Pre-conference workshop
Learning from Las Vegas: Insights from the Ordinary and the Extraordinary
Bill DeRouchey, Dan Saffer, Steve Portigal
22/03/2007 (Thursday). Full day.
How often do several hundred user experience practitioners gather in Las Vegas, a global capital of experience design? The opportunity is priceless. Let's get out of the hotel and go see it. Let's go Learn from Las Vegas.
Experience design goes beyond the screen, even beyond physical products. Entire environments are architected and designed to intentionally evoke specific experiences. In Vegas, this intention is amplified; from the slot machines you first see leaving your plane to the lack of coffee makers in your hotel room. Every detail has a purpose. Very little is left to organic chance. This gives us an incredible opportunity to critically examine those design decisions as user experience practitioners rather than tourists.
In this full-day workshop, we will take what we know from the field of user experience and apply it to looking at intentionally designed spaces. We will consider everything. Just how little wayfinding is there? How few steps are required to use a slot machine, and then again, and again? How is money transacted? Why does the inside of Paris simulate outside? How often does the present experience reference a more exotic experience? How are each of our senses being stimulated, influenced, or focused?
But even more importantly, how do people behave in these environments? Can we determine the impact of these decisions on the users? Their actions? Attitudes? Or expectations?
First, we will examine the elements of user experience as they apply to physical spaces and objects. Wayfinding. Stimulus and feedback. Sensory bombardment. Time and motion. Memories. References to other experiences. These elements can be mixed and matched in limitless fashion, but how do we achieve our desired ends?
We will consider how these elements of experience architecture have been applied in a way that makes Vegas, Vegas, by learning to recognize its patterns. Based on the classic architecture text, Learning from Las Vegas, we will first consider Las Vegas in light of another bastion of 'ugly' design, MySpace, before heading out into the field. Finally, we will consider how to really see a culture: What to look for, how to immerse yourself into another culture to get the most out of it, how artifacts can signal the social norms that drive behavior within that culture.

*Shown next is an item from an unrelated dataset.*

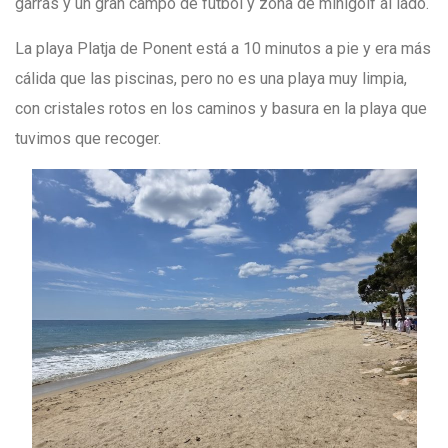
garras y un gran campo de fútbol y zona de minigolf al lado.
La playa Platja de Ponent está a 10 minutos a pie y era más
cálida que las piscinas, pero no es una playa muy limpia,
con cristales rotos en los caminos y basura en la playa que
tuvimos que recoger.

Second, we will go out to see Vegas. Breaking into teams, we will venture to nearby attractions. We will document our observations in multiple categories and analyze what we see. How do the designers intentionally design their environments? What details do they focus on? What is working incredibly well? What might be changed? Workshop participants will be highly encouraged to bring digital cameras to help document the observation.
Finally, we will reconvene to share what we saw and begin to discern the patterns and key factors that contribute to successful Vegas experiences. We hope to Learn from Las Vegas new ways to observe cultures and spaces and then apply them to the user experience work we do daily. Ambitious, but fun.